Dein Vater ist genauso, klagt meine Mutter. Meine Mutter möchte die Welt bereisen. Mein Vater will seine feste Strandburg errichten. Meine Mutter möchte etwas erleben, mein Vater möchte sich einfach nur hinlegen. Dabei war es ja die Verheißung des Mauerfalls gewesen, endlich überall hinreisen zu dürfen. Die meisten entdeckten den Globetrotter in sich, während ich zum Globetrottel mutierte, der seinen Kopf aus Urlaubsüberforderung am liebsten in den Sand gesteckt hätte. Und zwar in den Sand genau zwischen Prerow und Zingst. 

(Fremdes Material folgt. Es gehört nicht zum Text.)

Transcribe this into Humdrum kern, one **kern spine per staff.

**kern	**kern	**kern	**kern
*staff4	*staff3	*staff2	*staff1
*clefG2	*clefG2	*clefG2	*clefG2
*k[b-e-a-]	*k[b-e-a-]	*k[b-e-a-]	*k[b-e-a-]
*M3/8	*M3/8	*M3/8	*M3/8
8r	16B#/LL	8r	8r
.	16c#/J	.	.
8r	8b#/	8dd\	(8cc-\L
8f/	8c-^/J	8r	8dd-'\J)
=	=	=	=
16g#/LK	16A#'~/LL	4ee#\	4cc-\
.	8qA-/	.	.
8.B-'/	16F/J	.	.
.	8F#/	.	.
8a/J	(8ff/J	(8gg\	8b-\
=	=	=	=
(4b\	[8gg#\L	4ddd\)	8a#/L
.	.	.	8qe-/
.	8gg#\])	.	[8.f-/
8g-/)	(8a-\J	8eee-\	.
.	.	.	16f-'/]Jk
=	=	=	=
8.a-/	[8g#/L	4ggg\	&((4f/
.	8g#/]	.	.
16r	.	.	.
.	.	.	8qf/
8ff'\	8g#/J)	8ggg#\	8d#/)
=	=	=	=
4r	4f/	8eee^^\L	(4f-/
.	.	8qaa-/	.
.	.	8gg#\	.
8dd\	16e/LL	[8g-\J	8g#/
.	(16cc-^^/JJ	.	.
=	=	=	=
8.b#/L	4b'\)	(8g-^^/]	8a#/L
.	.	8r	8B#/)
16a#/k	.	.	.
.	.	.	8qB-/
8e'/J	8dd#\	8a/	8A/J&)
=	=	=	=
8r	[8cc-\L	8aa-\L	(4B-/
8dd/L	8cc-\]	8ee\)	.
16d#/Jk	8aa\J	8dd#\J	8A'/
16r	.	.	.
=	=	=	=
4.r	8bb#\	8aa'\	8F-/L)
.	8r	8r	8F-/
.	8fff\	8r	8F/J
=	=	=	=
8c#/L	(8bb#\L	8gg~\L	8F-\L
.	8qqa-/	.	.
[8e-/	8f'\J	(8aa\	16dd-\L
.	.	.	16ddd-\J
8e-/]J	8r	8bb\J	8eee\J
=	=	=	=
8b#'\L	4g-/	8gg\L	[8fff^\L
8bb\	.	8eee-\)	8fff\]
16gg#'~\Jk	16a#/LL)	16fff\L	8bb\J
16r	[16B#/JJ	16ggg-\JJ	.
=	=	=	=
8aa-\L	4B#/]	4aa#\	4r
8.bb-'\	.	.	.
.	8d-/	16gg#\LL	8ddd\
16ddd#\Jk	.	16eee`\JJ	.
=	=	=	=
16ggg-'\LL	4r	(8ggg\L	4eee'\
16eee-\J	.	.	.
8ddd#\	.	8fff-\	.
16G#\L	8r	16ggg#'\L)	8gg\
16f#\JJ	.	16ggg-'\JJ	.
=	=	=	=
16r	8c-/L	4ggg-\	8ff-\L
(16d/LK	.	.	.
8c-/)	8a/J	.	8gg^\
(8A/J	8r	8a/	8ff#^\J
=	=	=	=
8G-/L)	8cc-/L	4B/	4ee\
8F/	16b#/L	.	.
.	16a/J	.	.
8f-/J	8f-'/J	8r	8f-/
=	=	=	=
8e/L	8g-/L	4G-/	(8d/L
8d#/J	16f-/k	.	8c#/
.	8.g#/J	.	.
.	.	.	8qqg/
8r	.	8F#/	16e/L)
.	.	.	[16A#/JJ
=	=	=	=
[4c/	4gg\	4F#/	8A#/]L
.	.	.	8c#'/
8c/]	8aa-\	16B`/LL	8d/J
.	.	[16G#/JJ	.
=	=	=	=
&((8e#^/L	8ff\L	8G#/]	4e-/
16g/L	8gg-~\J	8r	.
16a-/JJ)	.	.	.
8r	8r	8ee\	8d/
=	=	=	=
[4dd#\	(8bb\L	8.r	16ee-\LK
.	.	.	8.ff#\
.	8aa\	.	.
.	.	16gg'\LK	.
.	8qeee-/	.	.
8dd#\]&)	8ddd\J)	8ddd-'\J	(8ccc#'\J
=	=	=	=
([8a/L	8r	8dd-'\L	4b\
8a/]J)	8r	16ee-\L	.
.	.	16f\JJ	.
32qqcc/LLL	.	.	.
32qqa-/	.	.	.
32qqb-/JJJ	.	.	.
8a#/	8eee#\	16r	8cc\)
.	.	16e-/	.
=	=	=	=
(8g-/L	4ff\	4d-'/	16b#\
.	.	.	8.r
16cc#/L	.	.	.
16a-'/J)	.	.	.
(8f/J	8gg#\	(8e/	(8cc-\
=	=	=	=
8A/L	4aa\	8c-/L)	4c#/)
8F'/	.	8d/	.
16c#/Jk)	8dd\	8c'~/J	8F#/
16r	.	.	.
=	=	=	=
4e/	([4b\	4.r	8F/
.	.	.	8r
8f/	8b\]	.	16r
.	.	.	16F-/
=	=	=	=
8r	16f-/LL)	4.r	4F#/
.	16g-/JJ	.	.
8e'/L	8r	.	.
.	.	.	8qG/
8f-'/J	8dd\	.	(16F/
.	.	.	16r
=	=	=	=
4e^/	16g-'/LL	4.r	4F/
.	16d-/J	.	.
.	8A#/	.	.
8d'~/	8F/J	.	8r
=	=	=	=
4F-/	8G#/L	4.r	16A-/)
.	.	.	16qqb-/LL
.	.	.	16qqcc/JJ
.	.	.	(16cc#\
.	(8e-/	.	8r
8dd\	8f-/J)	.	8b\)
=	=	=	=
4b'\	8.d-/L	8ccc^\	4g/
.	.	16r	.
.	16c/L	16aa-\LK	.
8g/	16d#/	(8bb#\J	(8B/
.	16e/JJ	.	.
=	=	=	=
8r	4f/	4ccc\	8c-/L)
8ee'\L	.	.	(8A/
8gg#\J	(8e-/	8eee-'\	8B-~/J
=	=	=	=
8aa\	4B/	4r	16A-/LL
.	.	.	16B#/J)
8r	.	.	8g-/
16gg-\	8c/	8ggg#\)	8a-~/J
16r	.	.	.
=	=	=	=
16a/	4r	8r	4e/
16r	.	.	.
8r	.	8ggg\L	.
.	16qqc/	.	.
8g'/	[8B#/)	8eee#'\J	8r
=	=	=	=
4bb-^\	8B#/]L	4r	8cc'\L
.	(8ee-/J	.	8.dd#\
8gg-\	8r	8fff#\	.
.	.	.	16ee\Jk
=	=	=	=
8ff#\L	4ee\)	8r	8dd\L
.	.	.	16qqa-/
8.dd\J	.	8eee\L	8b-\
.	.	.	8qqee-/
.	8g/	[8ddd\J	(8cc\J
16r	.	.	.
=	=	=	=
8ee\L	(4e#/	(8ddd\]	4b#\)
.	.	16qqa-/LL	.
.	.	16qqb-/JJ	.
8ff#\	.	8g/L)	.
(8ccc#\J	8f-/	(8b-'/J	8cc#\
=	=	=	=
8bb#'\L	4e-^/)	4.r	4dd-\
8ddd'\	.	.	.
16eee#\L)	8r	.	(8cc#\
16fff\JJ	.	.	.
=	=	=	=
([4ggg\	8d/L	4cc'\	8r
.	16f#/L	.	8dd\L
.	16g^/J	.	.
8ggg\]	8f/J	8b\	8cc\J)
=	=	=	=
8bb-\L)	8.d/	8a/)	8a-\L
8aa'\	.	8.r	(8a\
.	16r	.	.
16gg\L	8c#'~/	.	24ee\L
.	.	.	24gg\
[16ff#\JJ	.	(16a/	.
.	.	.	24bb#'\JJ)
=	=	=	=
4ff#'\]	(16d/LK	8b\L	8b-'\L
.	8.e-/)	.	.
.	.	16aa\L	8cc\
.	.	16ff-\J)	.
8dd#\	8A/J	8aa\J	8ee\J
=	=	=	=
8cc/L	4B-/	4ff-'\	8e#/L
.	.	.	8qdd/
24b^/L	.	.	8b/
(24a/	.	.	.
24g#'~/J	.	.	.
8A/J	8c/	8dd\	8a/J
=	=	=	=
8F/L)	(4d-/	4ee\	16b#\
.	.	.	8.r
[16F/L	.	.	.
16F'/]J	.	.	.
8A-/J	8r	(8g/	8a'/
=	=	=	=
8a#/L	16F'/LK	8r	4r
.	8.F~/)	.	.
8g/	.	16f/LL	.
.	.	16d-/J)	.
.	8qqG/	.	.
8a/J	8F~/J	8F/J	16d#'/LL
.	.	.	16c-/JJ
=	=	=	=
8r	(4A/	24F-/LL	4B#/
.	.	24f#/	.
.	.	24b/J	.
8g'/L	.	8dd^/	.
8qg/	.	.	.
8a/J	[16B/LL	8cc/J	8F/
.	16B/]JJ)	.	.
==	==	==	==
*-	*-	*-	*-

Immerhin ist Mallorca für mich ein neues Prerow und Zingst geworden. Dank meiner Freundin. Doch es bleibt mir ein Rätsel, wie sie es geschafft hat, mich das allererste Mal ins Flugzeug nach Mallorca zu locken, ohne mich betäubt und im Frachtraum zwischen den verängstigten Hunden deponiert zu haben. Damals, als mir die Insel noch fremd und bedrohlich erschienen war wie ein wildes Eiland voll Schlangen und Menschenfressern. Was natürlich Unsinn ist. In Wahrheit sind es Radfahrer und deutsche Immobilienmakler. Im Flugzeug begegne ich nun auch wieder den gleichen Ossis wie einst an der Ostsee. Allerdings hat der Zahn der Zeit an ihnen nicht nur genagt, sondern tiefe Fleischwunden hinterlassen, sodaß ich froh bin, daß FFK auf Mallorca verboten ist. Dann leihen wir uns einen Mietwagen, einen Opel, immer dasselbe Model. Dann kaufen wir routiniert in dem riesigen Einkaufscenter direkt an der Autobahn ein, wo es vom Katzenfutter bis zum Mondlandegerät alles gibt. Zwischen den endlosen Regalschluchten suche ich nach Klopapier, Rotwein aus Binissalem und der leckeren Wurst aus den schwarzen Schweinen, und es hätte mich nicht gewundert, auf die Gerippe von Urlaubern zu stoßen, die beim Einkaufen die Orientierung verloren haben. Wir sind bereits nach einer Stunde durch. Von der Autobahn runter geht es über Nebenstraßen, die zu Feldwegen werden, neben Orangenplantagen entlang. Nirgends Touristen. Nur noch echte Esel. Auch Ziegen und Schafe und Stille. Am Ferienhäuschen angekommen, mache ich mir ein Estrella auf, Spaniens Sternburg, und zünde mir eine Dugados an, die F6 des Südens. Und dann begrüßen mich wie immer dieselben Katzen. Bei genauerer Betrachtung sind es zwar nur noch so ungefähr dieselben, weil jedes Jahr eine stirbt und eine neue geboren wird. Gegen ein bißchen Abwechslung habe ich jedoch nichts. Aus der Ferne weht das Gebimmel der Schafsglöckchen herüber. Ein Esel jammert nach einer Eselin. Ich muß das nicht, sondern öffne die dritte Flasche Wein, während meine Freundin die schmale Barke des Mondes bewundert, die durch die Nacht kreuzt zwischen den ununterbrochen startenden und landenden Ferienfliegern.